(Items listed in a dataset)
=== Section Start ===
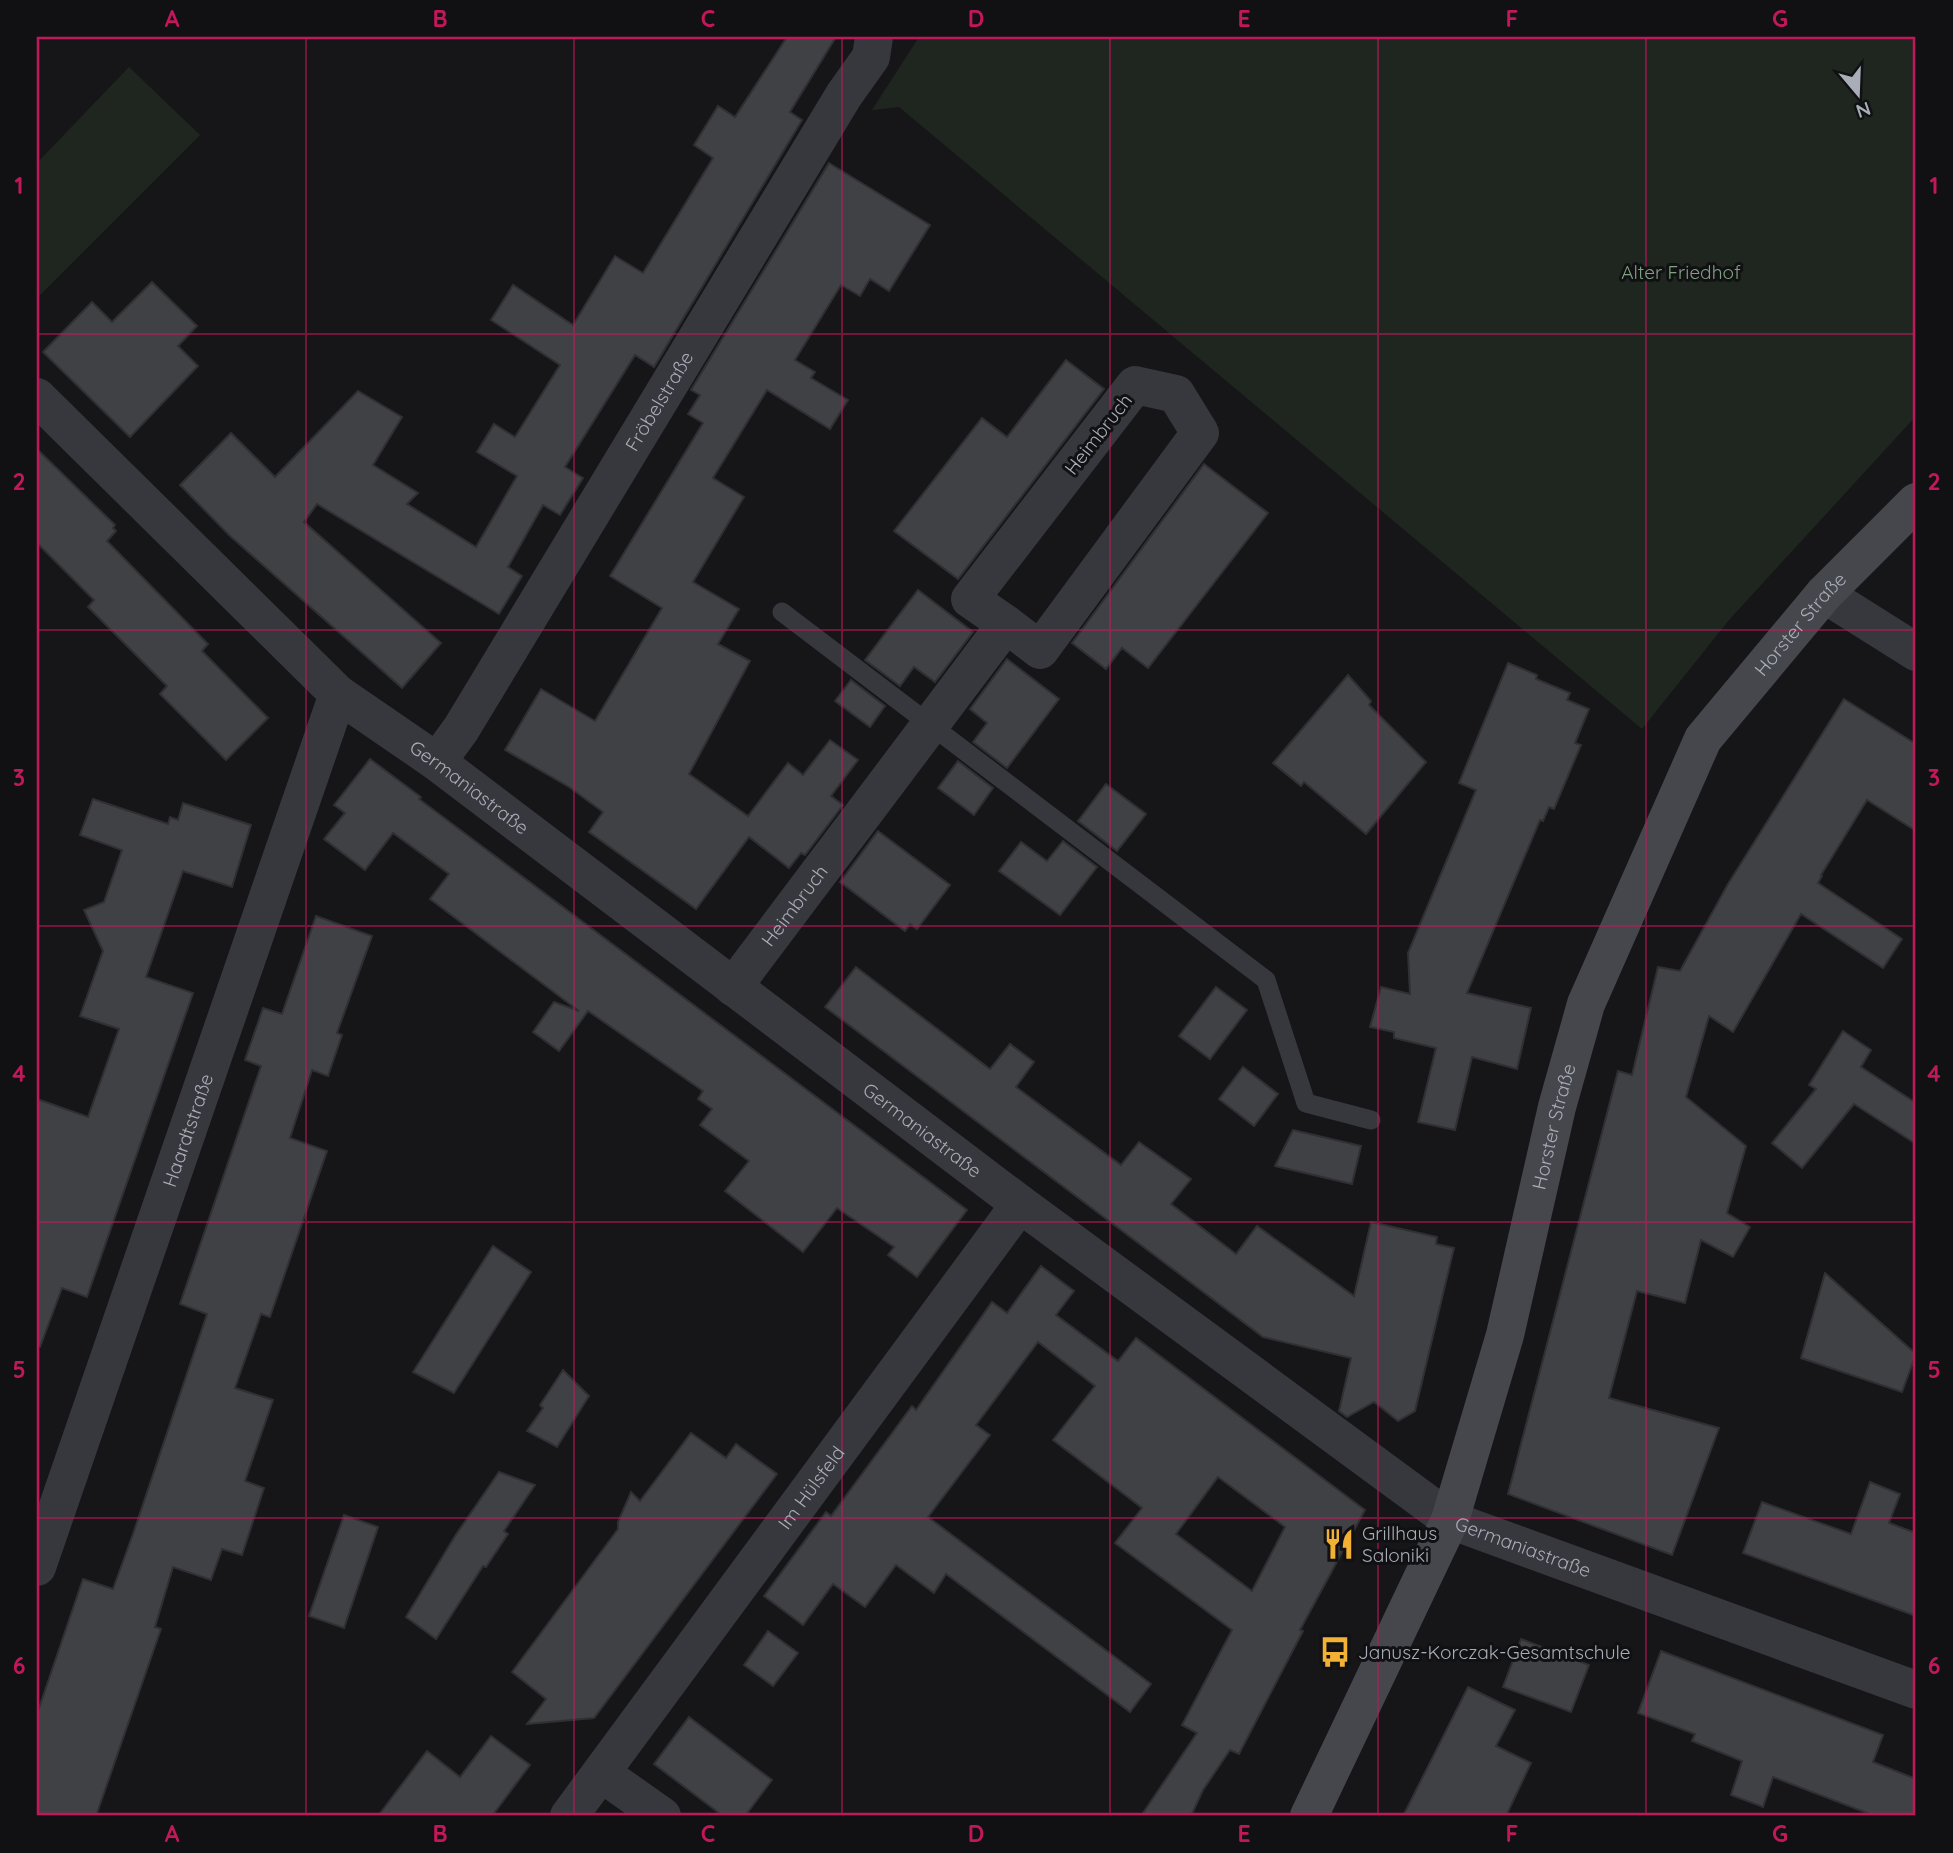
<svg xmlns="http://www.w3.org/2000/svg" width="1953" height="1853" viewBox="0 0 1953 1853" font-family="Quicksand,sans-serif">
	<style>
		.green { fill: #1e261f }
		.building { fill: #404145; stroke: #303034; stroke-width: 2; fill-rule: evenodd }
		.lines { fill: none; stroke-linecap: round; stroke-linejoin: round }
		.lane { stroke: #37383d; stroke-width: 19 }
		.street { stroke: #37383d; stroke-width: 38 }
		.secondary { stroke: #45474d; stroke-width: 38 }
		.grid { fill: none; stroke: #c2185b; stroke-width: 2; stroke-opacity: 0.55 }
		.labels { text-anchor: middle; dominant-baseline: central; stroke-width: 6; stroke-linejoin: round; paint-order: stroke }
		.park-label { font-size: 19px; fill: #7fa381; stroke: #111113 }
		.street-label { font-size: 19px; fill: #a8adb8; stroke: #111113 }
		.poi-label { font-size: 19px; fill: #a8adb8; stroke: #111113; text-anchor: start }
		.neatline { fill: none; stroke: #c2185b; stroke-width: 2.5 }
		.grid-label { font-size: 23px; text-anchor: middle; font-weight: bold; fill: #c2185b }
	</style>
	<rect width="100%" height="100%" fill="#161618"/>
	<g class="green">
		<polygon points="919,37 1916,37 1916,416 1729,620 1642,729 899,107 872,110"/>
		<polygon points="129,67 200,135 37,298 37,163"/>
	</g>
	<g class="building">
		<polygon points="787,37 836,37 790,112 802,120 654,367 635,355 565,467 583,478 560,515 543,505 508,567 522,576 499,614 317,504 304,522 441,643 402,688 229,535 180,485 231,433 275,477 358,391 402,417 373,465 418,493 407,504 476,547 517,476 477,452 494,424 515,437 560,365 491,320 513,285 573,325 615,256 643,273 713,158 694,145 718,106 735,117"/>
		<polygon points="829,163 930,225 889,291 870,279 860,296 841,285 795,360 815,372 811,378 848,400 830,429 767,390 713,478 744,497 693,582 739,609 718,644 750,661 689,774 748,816 788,763 803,775 830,740 858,760 831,796 843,805 805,855 801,853 789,868 749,837 696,909 589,832 603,812 569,787 505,750 541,689 595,721 662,608 610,576 703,423 688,414 700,395 691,390"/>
		<polygon points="152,282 197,326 178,346 198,366 130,437 43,352 92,302 112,322"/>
		<polygon points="1066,360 1104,389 958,579 894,531 982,418 1007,437"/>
		<polygon points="37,449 115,525 113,528 116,531 107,541 208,644 202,651 268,718 226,760 160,694 167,686 88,607 94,600 37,543"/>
		<polygon points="1204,464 1268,513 1148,668 1122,648 1106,669 1072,643"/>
		<polygon points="918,590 973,632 935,682 914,667 900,686 865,660"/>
		<polygon points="1007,659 1059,699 1007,768 973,742 987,723 970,709"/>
		<polygon points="1508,663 1537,675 1536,679 1570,693 1567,700 1589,709 1575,743 1581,745 1554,809 1549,807 1543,821 1540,820 1467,993 1531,1008 1517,1069 1472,1057 1455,1130 1418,1122 1436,1048 1394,1038 1394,1032 1370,1027 1381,987 1410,994 1408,953 1476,790 1459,783"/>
		<polygon points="1348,675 1371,701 1369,705 1426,762 1366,834 1304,782 1301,786 1273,763"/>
		<polygon points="851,680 885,706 870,727 835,701"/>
		<polygon points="1844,699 1916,744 1916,831 1867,800 1821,875 1822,876 1818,883 1902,939 1883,968 1801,914 1733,1032 1709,1016 1686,1097 1746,1146 1727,1213 1750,1227 1733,1257 1701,1240 1685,1303 1637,1291 1609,1398 1719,1428 1672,1555 1508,1494 1618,1071 1632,1075 1658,967 1680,971 1728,884"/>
		<polygon points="370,759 421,797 419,799 967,1210 917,1277 888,1255 894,1247 837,1208 803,1252 725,1191 749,1161 700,1125 712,1109 698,1099 703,1091 588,1011 559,1051 533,1032 554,1002 579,1011 430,899 449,874 393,833 365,870 324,839 345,813 334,805"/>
		<polygon points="958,761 993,788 974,815 938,788"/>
		<polygon points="1106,784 1146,814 1117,851 1078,821"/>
		<polygon points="93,799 168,824 170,817 178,820 183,803 251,825 232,887 183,871 146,977 193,993 87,1297 62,1288 40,1347 37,1347 37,1099 88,1117 119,1029 80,1016 103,951 84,910 104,902 122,850 80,835"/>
		<polygon points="878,831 950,885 917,929 910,924 905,931 840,882"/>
		<polygon points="1063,841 1097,867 1060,915 999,871 1021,842 1047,861"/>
		<polygon points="316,916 372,936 337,1033 342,1035 328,1076 312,1070 290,1138 327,1151 270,1317 261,1314 235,1388 273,1400 245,1481 264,1488 242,1555 222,1549 211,1580 173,1567 155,1627 161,1629 96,1816 37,1816 37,1714 83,1579 113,1589 133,1534 207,1314 180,1304 261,1066 245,1060 263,1008 282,1014"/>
		<polygon points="856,967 990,1069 1010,1044 1034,1062 1016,1087 1121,1165 1139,1142 1191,1179 1171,1204 1236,1254 1257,1226 1354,1296 1371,1222 1437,1237 1436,1244 1454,1248 1415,1411 1398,1421 1374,1402 1347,1417 1339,1411 1351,1358 1263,1337 825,1007"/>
		<polygon points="1216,987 1247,1010 1210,1059 1179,1036"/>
		<polygon points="1843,1031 1871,1050 1861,1067 1916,1103 1916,1144 1854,1104 1802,1168 1772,1143 1816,1089 1809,1085"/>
		<polygon points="1243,1067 1278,1094 1254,1126 1219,1099"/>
		<polygon points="1293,1130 1361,1146 1352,1184 1275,1166"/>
		<polygon points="493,1246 531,1272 454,1393 413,1372"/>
		<path d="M1041 1266 1074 1291 1056 1315 1118 1361 1136 1338 1365 1510 1300 1630 1303 1631 1239 1754 1230 1750 1203 1790 1191 1816H1141L1197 1733 1182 1725 1232 1630 1115 1543 1142 1508 1053 1440 1095 1386 1038 1342 976 1425 990 1435 928 1517 1151 1684 1130 1712 946 1574 934 1593 896 1565 865 1607 833 1584 803 1625 764 1596 826 1512 831 1516 912 1406 916 1410 992 1302 1007 1313ZM1218 1477 1285 1527 1252 1591 1176 1534Z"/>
		<polygon points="1825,1273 1916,1354 1902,1392 1801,1358"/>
		<polygon points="563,1370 589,1396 557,1447 527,1431 543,1408 540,1405"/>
		<polygon points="691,1433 726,1458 736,1444 777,1474 594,1718 527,1724 546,1699 512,1672 618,1529 618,1522 631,1492 640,1501"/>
		<polygon points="499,1472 535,1485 504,1531 508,1534 486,1567 483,1566 436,1639 406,1617 455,1536"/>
		<polygon points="1870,1482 1900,1494 1889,1523 1916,1533 1916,1616 1743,1553 1762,1502 1851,1534"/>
		<polygon points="344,1515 378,1527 344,1628 309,1616"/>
		<polygon points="768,1631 798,1653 773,1686 744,1665"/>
		<polygon points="1521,1639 1589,1665 1571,1712 1503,1687"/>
		<polygon points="1661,1651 1883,1735 1873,1762 1916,1779 1916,1816 1875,1816 1773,1777 1763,1807 1731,1795 1742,1761 1692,1741 1695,1734 1638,1713"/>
		<polygon points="1468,1687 1515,1710 1496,1746 1531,1763 1506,1816 1403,1816"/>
		<polygon points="689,1717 772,1780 745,1816 723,1816 654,1764"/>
		<polygon points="491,1736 530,1765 492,1816 378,1816 427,1751 460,1777"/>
	</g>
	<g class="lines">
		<polyline class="lane" points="782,612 1266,980 1306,1103 1371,1120"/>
		<g class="street">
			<path id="s1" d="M37 397 338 694 437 762 1020 1204 1450 1520 1916 1690"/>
			<polyline points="1824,594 1916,652"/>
			<path id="s2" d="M437 762 461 729 844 95 871 57 874 37"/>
			<path id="s3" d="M733 987 1006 624 1040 650 1200 433 1176 394 1135 385 970 599 1006 624"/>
			<path id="s4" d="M37 1567 338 694"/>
			<polyline points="601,1773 662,1816"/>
			<path id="s5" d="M569 1816 1020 1204"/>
		</g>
		<path class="secondary" id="s6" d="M1309 1816 1450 1520 1505 1335 1557 1107 1586 1004 1703 739 1824 594 1916 502"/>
	</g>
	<path class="grid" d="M306 37V1816M574 37V1816M842 37V1816M1110 37V1816M1378 37V1816M1646 37V1816M37 334H1916M37 630H1916M37 926H1916M37 1222H1916M37 1518H1916"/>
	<defs>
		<symbol id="restaurant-bare" viewBox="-9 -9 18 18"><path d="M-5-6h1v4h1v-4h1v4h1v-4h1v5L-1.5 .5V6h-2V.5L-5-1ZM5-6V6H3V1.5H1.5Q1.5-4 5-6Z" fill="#f2b134" stroke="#111113" stroke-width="2.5" paint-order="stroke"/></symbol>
		<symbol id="bus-bare" viewBox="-9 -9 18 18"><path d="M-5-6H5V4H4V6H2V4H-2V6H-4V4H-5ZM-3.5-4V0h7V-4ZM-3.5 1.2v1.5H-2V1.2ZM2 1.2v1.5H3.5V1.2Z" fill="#f2b134" stroke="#111113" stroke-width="2.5" paint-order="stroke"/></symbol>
	</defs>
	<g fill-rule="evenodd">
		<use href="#restaurant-bare" x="1317" y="1522" width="44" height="44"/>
		<use href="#bus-bare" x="1313" y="1630" width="44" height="44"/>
	</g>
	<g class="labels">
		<g class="park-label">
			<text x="1681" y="272">Alter Friedhof</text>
		</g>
		<g class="street-label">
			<text stroke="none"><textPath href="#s2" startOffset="424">Fröbelstraße</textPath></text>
			<text transform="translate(1098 434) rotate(-52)">Heimbruch</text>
			<text stroke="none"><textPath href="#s6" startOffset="1302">Horster Straße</textPath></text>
			<text stroke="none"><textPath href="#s1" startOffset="584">Germaniastraße</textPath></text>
			<text stroke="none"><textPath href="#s3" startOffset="102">Heimbruch</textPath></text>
			<text stroke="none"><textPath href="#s6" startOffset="735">Horster Straße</textPath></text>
			<text stroke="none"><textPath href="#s4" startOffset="462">Haardtstraße</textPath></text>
			<text stroke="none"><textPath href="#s1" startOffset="1152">Germaniastraße</textPath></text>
			<text stroke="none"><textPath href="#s5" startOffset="408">Im Hülsfeld</textPath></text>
			<text stroke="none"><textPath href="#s1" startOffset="1886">Germaniastraße</textPath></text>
		</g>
		<g class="poi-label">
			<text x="1362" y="1533">Grillhaus<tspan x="1362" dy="22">Saloniki</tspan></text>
			<text x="1358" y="1652">Janusz-Korczak-Gesamtschule</text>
		</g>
	</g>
	<rect width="1953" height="1853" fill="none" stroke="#111113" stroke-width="77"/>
	<g transform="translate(1858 94) rotate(161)" stroke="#111113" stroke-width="5" paint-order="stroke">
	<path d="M0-5L12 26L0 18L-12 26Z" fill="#a8adb8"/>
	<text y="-10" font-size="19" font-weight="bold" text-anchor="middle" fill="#a8adb8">N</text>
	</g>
	<rect x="38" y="38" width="1876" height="1776" class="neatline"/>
	<g class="grid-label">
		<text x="172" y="27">A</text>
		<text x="440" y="27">B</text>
		<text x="708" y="27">C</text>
		<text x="976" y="27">D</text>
		<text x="1244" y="27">E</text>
		<text x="1512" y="27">F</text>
		<text x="1780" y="27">G</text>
		<text x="19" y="194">1</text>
		<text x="1934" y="194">1</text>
		<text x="19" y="490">2</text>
		<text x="1934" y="490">2</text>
		<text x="19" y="786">3</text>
		<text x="1934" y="786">3</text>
		<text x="19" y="1082">4</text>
		<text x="1934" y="1082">4</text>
		<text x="19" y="1378">5</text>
		<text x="1934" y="1378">5</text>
		<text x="19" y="1674">6</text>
		<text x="1934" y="1674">6</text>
		<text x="172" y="1842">A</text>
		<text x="440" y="1842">B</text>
		<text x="708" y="1842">C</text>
		<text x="976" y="1842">D</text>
		<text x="1244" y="1842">E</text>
		<text x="1512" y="1842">F</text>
		<text x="1780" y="1842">G</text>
	</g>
</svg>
=== Section End ===
**AIM OF THE EXERCISE:** Where the word "rule" shows up in a line of the entries above, copy that line.

**EXERCISE OUTPUT:**
		.building { fill: #404145; stroke: #303034; stroke-width: 2; fill-rule: evenodd }
	<g fill-rule="evenodd">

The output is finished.